[Stored data]
============================================================

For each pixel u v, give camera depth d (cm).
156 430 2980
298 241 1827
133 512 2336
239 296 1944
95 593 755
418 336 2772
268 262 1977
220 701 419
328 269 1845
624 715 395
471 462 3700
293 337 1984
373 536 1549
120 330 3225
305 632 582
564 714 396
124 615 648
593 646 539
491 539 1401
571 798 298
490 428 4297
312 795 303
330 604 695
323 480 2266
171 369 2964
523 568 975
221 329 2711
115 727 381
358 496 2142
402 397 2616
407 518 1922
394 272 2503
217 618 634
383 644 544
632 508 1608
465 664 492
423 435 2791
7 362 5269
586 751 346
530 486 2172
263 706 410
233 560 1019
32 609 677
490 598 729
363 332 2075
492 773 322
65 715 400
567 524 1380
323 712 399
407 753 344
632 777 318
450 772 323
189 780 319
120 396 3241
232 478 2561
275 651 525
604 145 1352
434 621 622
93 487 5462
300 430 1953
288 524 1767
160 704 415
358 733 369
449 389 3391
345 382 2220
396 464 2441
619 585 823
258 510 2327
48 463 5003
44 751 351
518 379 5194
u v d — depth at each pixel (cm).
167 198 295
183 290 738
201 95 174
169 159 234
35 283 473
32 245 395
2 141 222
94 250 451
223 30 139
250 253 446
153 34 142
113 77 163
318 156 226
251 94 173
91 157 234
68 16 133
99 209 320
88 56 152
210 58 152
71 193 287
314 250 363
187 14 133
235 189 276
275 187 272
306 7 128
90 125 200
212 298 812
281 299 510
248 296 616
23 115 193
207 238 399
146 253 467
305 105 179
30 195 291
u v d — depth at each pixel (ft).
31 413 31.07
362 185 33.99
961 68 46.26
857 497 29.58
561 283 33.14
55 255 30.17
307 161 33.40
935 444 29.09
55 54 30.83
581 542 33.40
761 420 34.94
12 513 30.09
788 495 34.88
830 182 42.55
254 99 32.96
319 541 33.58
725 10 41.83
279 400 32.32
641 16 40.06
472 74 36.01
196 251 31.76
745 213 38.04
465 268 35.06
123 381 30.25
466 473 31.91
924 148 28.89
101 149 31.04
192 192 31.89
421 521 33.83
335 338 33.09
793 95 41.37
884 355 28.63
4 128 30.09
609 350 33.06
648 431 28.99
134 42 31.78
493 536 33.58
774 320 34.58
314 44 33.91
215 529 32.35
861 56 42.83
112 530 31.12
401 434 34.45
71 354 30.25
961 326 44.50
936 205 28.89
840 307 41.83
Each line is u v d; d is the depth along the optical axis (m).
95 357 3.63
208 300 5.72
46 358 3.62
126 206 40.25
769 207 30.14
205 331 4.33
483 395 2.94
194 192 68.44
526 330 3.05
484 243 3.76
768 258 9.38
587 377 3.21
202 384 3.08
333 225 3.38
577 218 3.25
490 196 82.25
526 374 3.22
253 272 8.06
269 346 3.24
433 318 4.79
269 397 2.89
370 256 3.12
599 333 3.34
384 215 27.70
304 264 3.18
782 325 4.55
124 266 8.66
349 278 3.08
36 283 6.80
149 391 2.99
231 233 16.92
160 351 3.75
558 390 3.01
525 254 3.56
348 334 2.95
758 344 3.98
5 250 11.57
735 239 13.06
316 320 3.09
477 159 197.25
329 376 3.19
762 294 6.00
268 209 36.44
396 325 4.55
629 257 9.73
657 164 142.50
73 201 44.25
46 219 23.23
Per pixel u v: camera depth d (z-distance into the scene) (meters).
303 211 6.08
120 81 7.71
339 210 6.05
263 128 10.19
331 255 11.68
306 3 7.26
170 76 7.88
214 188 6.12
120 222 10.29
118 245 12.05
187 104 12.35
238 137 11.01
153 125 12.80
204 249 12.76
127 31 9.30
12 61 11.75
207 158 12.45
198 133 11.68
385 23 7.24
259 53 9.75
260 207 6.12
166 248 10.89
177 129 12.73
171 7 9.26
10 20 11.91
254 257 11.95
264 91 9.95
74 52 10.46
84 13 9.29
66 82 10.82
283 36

============================================================

TASK ITEM → Take every line from the records above that has the word "camera" and copy it.

RESPONSE BELOW →
For each pixel u v, give camera depth d (cm).
Per pixel u v: camera depth d (z-distance into the scene) (meters).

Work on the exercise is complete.